Note: rows that hit the conflict are NOT returned (Postgres doesn't return them with ON CONFLICT DO NOTHING). To distinguish duplicate from "new but hit a unique violation later," compare the returned rows against the input by (device_id, ts). Anything in the input but missing from RETURNING is a 'duplicate'.

bigint and Buffer attribute encoding

Per task 1.4, jsonb storage:

  • bigint → JSON string. Use a custom replacer in JSON.stringify:
    JSON.stringify(attributes, (_k, v) =>
      typeof v === 'bigint' ? v.toString() :
      Buffer.isBuffer(v) ? v.toString('base64') : v
    );
    
  • Buffer → base64 string.

Document this in wiki/concepts/position-record.md as a follow-up — the on-disk shape differs slightly from the in-flight shape because JSON can't hold bigints or bytes natively.

Batching strategy

The consumer (task 1.8) calls write(batch) with whatever batch the consumer received from XREADGROUP. Phase 1 doesn't internally batch further — the consumer's batch size (BATCH_SIZE, default 100) is the writer's batch size.

If BATCH_SIZE > WRITE_BATCH_SIZE (default 50), the writer chunks internally: split the input into chunks of WRITE_BATCH_SIZE, run them sequentially. Don't parallelize chunks against the same Pool — pg.Pool has bounded connections and we don't want to starve other queries (the migration runner, /readyz health checks, etc.).

Per-record status

The consumer (task 1.8) takes the WriteResult[] and decides ACK:

  • 'inserted' and 'duplicate' → ACK (we got the data into Postgres or already had it).
  • 'failed' → do not ACK (let it stay pending for retry).

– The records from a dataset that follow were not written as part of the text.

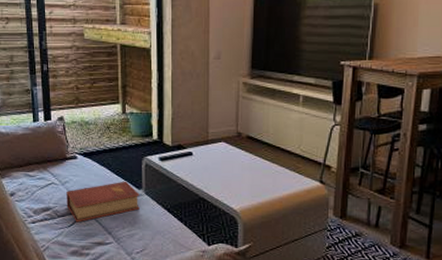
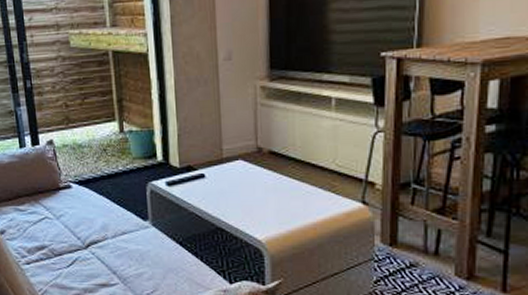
book: present [66,181,140,223] -> none [62,211,147,262]

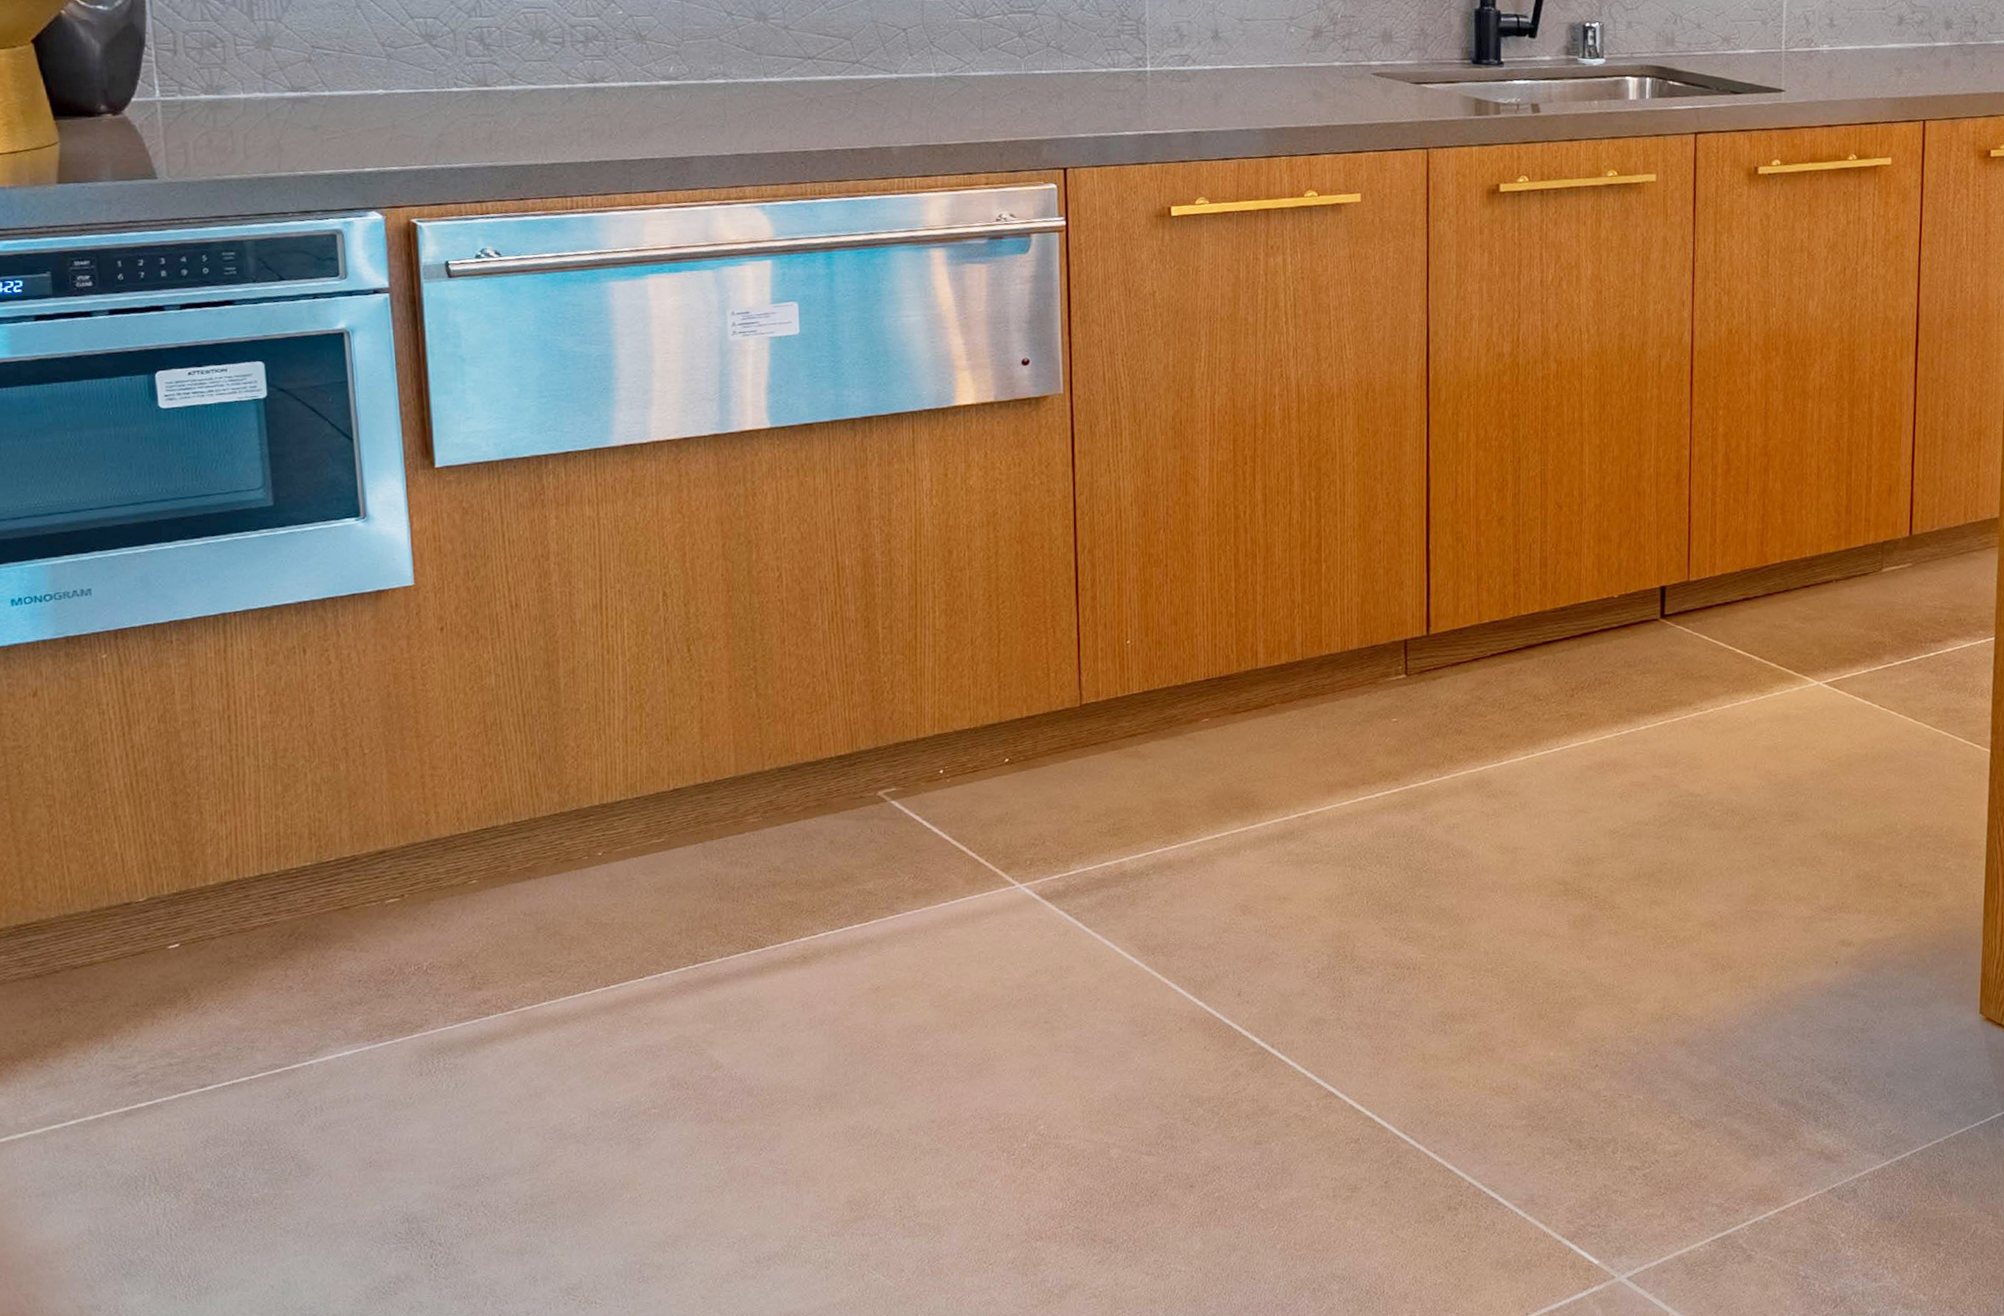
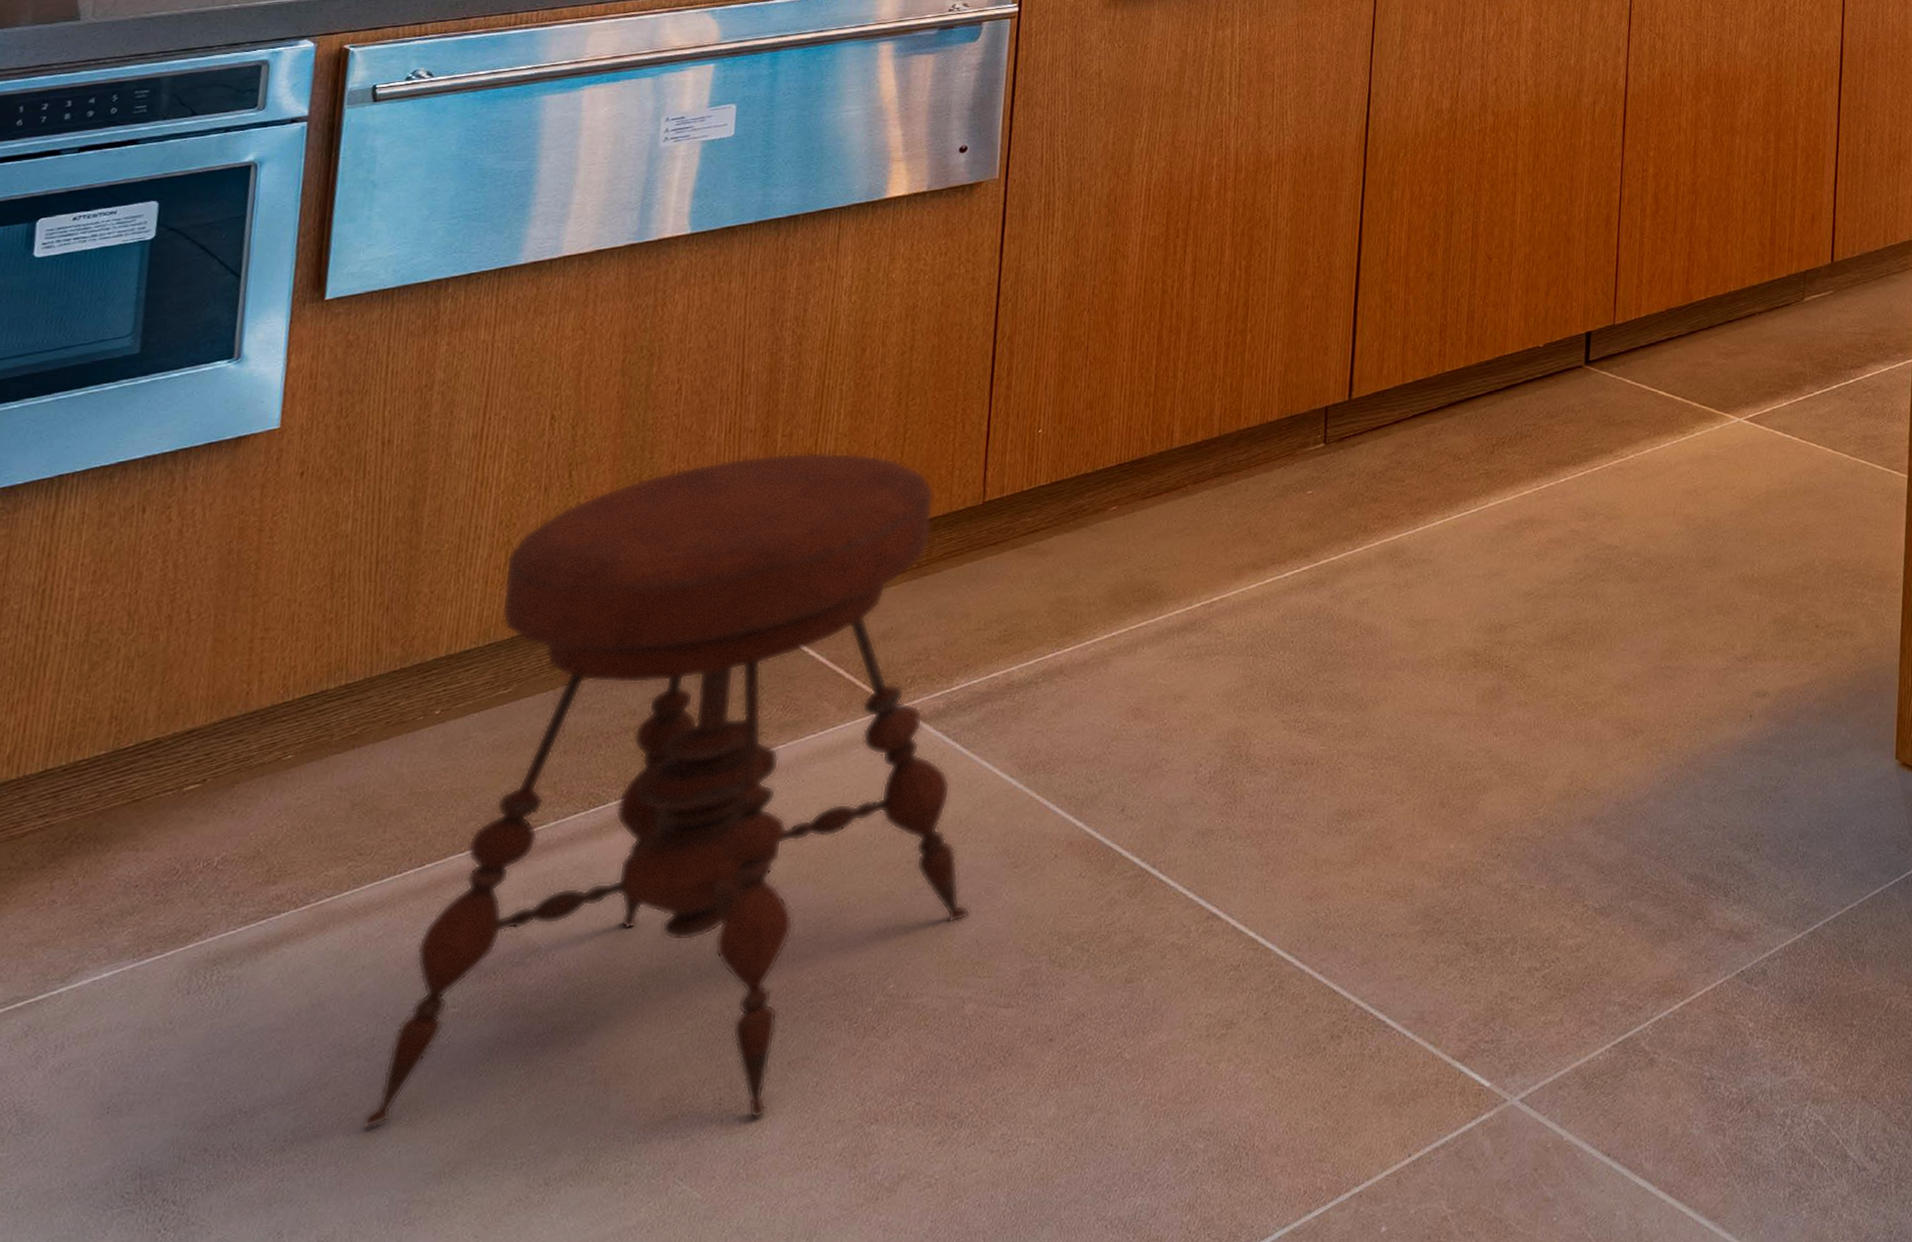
stool: none [589,644,1107,1226] -> present [361,452,970,1129]

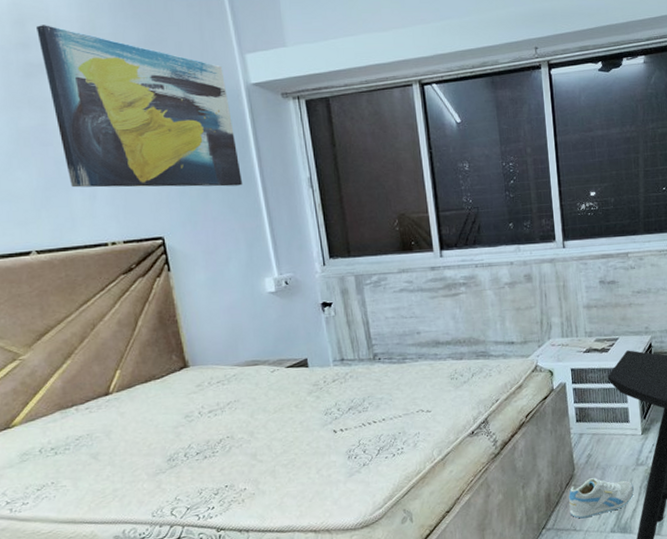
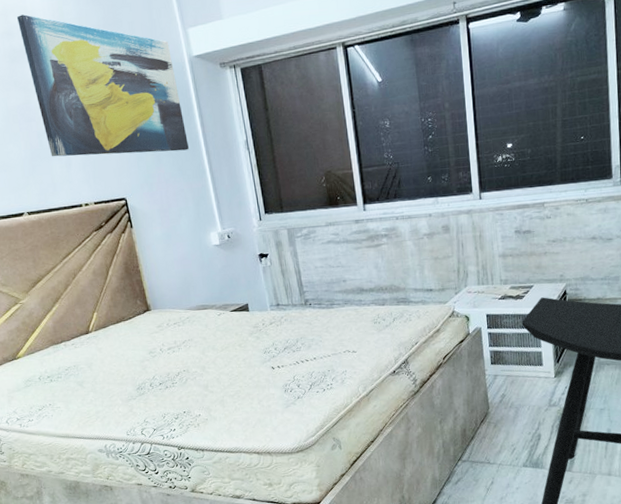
sneaker: present [569,478,634,519] -> none [483,416,546,453]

If a transaction-wide failure occurs (Pool dead, transient network), all records in the chunk get 'failed'. The consumer treats them all the same.

Metrics emitted by this module

  • processor_position_writes_total{status="inserted"|"duplicate"|"failed"} — counter
  • processor_position_write_duration_seconds — histogram (per-batch latency)

Acceptance criteria

  • pnpm typecheck, pnpm lint, pnpm test clean.
  • Mocked-Pool test verifies SQL parameter ordering and types are correct.
  • Bigint and Buffer attributes serialize as expected via the JSON.stringify replacer.
  • Mixed insert/conflict batch produces correct per-record WriteResult[].
  • Pool error → all records get 'failed'; metrics reflect this.

Risks / open questions

  • Parameter limit. Postgres protocol allows max 65535 parameters per statement. With 11 columns per row, that caps us at ~5957 rows per statement. WRITE_BATCH_SIZE=50 is well under. If the cap is ever raised, document the formula.
  • RETURNING cost. On a hypertable with many chunks, RETURNING has near-zero overhead. Verify with a benchmark in task 1.10 (integration test).